(PROVIDED MATERIAL Opens)
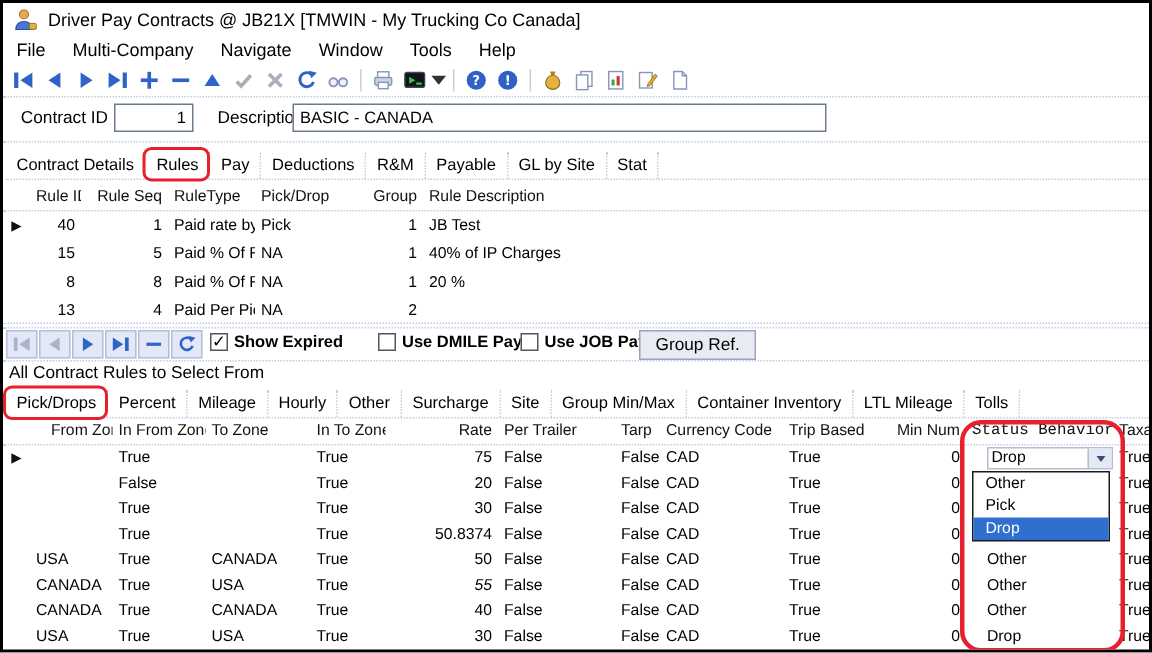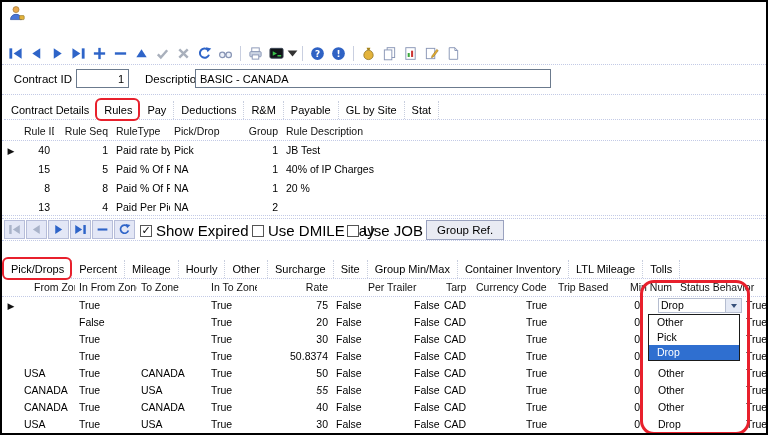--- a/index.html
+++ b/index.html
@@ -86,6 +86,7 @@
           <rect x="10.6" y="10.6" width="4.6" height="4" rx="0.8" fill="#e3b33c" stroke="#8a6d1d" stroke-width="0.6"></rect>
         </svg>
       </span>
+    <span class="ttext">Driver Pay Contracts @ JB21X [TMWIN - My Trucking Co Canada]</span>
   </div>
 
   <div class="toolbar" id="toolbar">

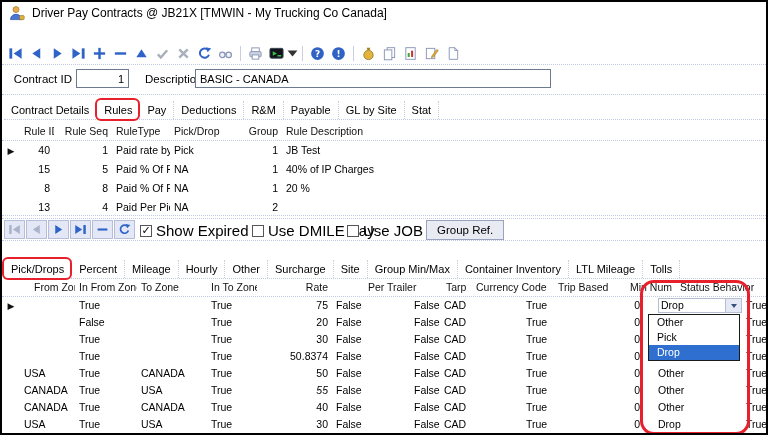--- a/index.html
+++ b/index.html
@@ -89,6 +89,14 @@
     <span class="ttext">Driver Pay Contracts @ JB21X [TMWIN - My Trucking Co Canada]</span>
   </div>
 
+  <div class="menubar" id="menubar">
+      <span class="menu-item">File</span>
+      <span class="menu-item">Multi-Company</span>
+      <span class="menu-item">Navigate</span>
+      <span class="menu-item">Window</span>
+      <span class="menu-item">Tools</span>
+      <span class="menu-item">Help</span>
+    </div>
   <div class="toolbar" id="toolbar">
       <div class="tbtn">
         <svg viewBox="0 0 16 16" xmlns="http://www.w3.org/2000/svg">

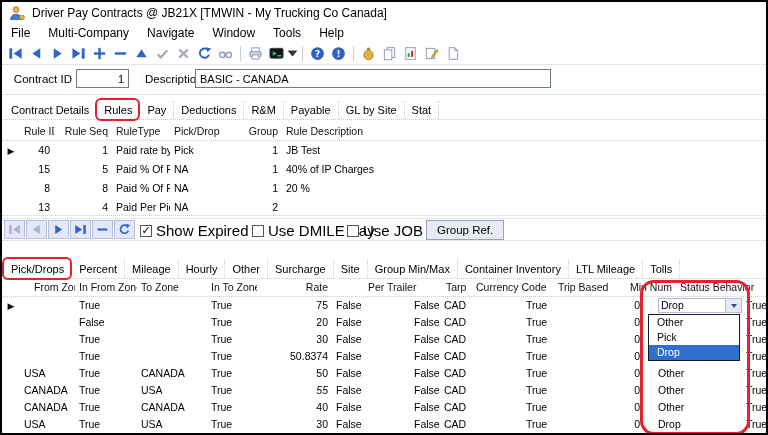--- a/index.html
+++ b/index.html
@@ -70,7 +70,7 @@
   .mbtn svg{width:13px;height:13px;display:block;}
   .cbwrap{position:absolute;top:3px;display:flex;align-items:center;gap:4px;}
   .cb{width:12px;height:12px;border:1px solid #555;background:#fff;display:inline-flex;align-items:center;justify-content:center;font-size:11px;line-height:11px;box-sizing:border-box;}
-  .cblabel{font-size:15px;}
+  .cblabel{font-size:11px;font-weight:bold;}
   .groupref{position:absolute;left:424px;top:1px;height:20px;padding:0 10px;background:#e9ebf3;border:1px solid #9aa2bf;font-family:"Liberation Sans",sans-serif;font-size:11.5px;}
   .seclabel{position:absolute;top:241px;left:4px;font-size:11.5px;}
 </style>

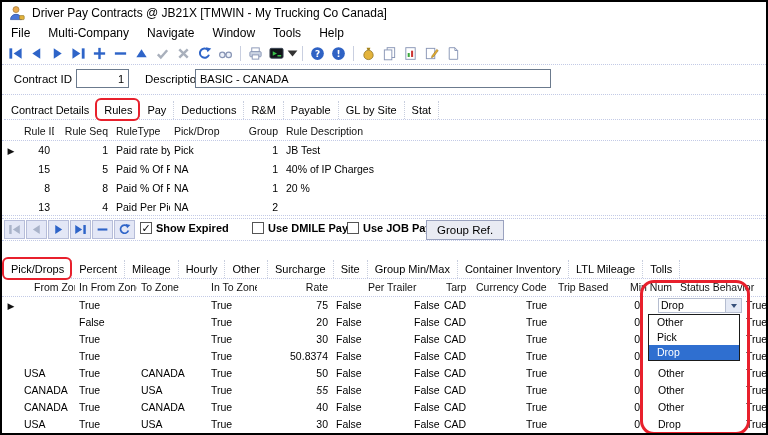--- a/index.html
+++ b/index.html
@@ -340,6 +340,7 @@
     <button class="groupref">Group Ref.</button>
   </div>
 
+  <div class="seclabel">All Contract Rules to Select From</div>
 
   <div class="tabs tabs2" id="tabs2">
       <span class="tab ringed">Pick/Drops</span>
(PROVIDED MATERIAL Closes)
Could the data above be copied out exactly, with no pictures kept?

TASK ANSWER:
--- a/index.html
+++ b/index.html
@@ -86,6 +86,7 @@
           <rect x="10.6" y="10.6" width="4.6" height="4" rx="0.8" fill="#e3b33c" stroke="#8a6d1d" stroke-width="0.6"></rect>
         </svg>
       </span>
+    <span class="ttext">Driver Pay Contracts @ JB21X [TMWIN - My Trucking Co Canada]</span>
   </div>
 
   <div class="toolbar" id="toolbar">

--- a/index.html
+++ b/index.html
@@ -89,6 +89,14 @@
     <span class="ttext">Driver Pay Contracts @ JB21X [TMWIN - My Trucking Co Canada]</span>
   </div>
 
+  <div class="menubar" id="menubar">
+      <span class="menu-item">File</span>
+      <span class="menu-item">Multi-Company</span>
+      <span class="menu-item">Navigate</span>
+      <span class="menu-item">Window</span>
+      <span class="menu-item">Tools</span>
+      <span class="menu-item">Help</span>
+    </div>
   <div class="toolbar" id="toolbar">
       <div class="tbtn">
         <svg viewBox="0 0 16 16" xmlns="http://www.w3.org/2000/svg">

--- a/index.html
+++ b/index.html
@@ -70,7 +70,7 @@
   .mbtn svg{width:13px;height:13px;display:block;}
   .cbwrap{position:absolute;top:3px;display:flex;align-items:center;gap:4px;}
   .cb{width:12px;height:12px;border:1px solid #555;background:#fff;display:inline-flex;align-items:center;justify-content:center;font-size:11px;line-height:11px;box-sizing:border-box;}
-  .cblabel{font-size:15px;}
+  .cblabel{font-size:11px;font-weight:bold;}
   .groupref{position:absolute;left:424px;top:1px;height:20px;padding:0 10px;background:#e9ebf3;border:1px solid #9aa2bf;font-family:"Liberation Sans",sans-serif;font-size:11.5px;}
   .seclabel{position:absolute;top:241px;left:4px;font-size:11.5px;}
 </style>

--- a/index.html
+++ b/index.html
@@ -340,6 +340,7 @@
     <button class="groupref">Group Ref.</button>
   </div>
 
+  <div class="seclabel">All Contract Rules to Select From</div>
 
   <div class="tabs tabs2" id="tabs2">
       <span class="tab ringed">Pick/Drops</span>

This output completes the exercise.